- The Washington Times - Tuesday, May 16, 2017

The president of Ukraine banned four of the nation’s most popular websites Monday with a new round of sanctions targeting Russia over its 2014 annexation of Crimea and subsequent aggression.

President Petro Poroshenko issued a decree Monday evening broadening anti-Russian sanctions and expanding Kiev’s blacklist to 468 companies and 1,228 people, including Mail.ru, the Moscow-based firm in control of Ukraine’s two most popular social networks, VK and Odnoklassniki, as well as Yandex, a Russian-owned search engine, in addition to several major Russian television channels and banks.

“The challenges of hybrid war demand adequate responses,” Mr. Poroshenko said in a statement Monday. “Massive Russian cyber attacks across the world — particularly the interference in the French election campaign — show it is time to act differently and more decisively.”

“Russia used cyber warfare trying to influence the results of elections across Europe and in the U.S.,” Mr. Poroshenko added during a Monday night television address, IB Times reported. “We expect that they will try to do the same thing to Ukraine.”

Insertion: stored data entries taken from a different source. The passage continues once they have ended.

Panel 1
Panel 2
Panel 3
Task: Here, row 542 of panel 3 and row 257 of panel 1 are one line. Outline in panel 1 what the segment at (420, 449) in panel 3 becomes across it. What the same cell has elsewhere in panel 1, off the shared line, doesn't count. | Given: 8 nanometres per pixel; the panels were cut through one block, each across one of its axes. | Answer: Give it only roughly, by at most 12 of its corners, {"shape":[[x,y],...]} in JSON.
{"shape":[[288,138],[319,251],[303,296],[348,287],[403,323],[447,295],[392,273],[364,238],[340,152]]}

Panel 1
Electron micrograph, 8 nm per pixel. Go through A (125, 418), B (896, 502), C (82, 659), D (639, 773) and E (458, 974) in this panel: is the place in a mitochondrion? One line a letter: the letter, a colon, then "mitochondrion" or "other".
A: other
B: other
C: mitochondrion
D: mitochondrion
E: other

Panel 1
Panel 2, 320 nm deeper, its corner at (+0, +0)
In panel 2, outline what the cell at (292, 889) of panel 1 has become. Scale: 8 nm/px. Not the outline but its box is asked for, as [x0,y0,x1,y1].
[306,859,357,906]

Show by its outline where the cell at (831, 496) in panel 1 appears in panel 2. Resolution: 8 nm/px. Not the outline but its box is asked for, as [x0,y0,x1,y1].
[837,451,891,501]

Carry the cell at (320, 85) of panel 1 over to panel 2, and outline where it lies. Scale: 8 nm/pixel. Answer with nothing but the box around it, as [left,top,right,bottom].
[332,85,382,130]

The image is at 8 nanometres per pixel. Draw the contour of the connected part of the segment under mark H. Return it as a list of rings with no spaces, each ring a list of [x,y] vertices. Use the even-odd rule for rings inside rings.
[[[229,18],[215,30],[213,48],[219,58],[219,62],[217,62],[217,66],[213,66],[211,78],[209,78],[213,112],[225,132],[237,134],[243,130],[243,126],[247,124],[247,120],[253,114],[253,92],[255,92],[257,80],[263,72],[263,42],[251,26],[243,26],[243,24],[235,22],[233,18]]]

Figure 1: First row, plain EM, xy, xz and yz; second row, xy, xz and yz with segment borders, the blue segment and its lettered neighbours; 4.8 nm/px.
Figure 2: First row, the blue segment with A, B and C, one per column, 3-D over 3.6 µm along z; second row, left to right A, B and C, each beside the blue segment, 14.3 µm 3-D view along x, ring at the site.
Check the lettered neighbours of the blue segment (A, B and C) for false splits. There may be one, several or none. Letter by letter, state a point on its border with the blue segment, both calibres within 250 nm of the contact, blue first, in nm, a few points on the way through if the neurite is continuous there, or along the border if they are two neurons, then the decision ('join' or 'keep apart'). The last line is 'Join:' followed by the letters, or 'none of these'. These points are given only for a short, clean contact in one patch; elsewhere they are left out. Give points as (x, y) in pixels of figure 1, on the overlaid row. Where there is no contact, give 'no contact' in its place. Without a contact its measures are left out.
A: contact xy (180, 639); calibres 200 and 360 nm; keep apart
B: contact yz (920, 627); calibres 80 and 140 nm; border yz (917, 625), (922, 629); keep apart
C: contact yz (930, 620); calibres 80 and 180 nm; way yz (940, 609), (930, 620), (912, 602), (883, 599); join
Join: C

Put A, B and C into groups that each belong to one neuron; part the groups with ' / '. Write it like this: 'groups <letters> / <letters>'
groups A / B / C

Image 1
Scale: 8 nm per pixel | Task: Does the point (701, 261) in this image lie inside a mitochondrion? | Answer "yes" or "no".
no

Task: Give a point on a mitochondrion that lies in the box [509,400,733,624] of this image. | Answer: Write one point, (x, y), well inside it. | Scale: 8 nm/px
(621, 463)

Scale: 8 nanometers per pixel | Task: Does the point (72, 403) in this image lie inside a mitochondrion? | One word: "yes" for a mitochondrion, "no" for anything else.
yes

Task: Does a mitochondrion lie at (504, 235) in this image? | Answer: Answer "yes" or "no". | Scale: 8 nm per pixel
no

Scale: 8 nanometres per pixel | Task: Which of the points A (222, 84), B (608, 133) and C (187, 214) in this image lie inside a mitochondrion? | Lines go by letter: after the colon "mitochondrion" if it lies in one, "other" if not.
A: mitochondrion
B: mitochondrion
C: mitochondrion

The sanctions took effect immediately and quickly earned condemnation and cries of censorship from affected entities and open internet advocates as well as ridicule from Russian President Vladimir Putin’s administration in Moscow.

“We have always steered clear of politics,” said VK, which claims about 16 million social network users in Ukraine alone. “We believe that in its very essence, the internet has no borders.”

“Supposedly this is because Russia is making money from our users and we are at war. But, excuse me, these are sanctions against the citizens themselves,” opined Oksana Romaniouk, Reporters Without Borders’s Ukrainian representative.

Dmitry Peskov, Mr. Putin’s spokesperson, called the sanctions “short-sighted” and warned Russia had not “forgotten about the principle of reciprocity.” Russia’s Foreign Ministry, meanwhile, called the sanctions a “manifestation of politically motivated censorship,” not withstanding its own repressive internet restrictions.

Other targets of Ukraine’s latest sanctions include Russia’s leading cybersecurity firm, Kaspersky Labs, in addition to several banks and television stations, including Rossiya Segodnya, RBC, VGTRK and TNT, among others.

Moscow annexed Crimea from Kiev in 2014 after Ukraine’s pro-Russian president, Viktor Yanukovych, was overthrown from office and replaced by Mr. Poroshenko. Pro-Russian separatists purportedly backed by Moscow instigated a civil war in eastern Ukraine later that year, the likes of which has claimed at least 10,000 lives in the last three years.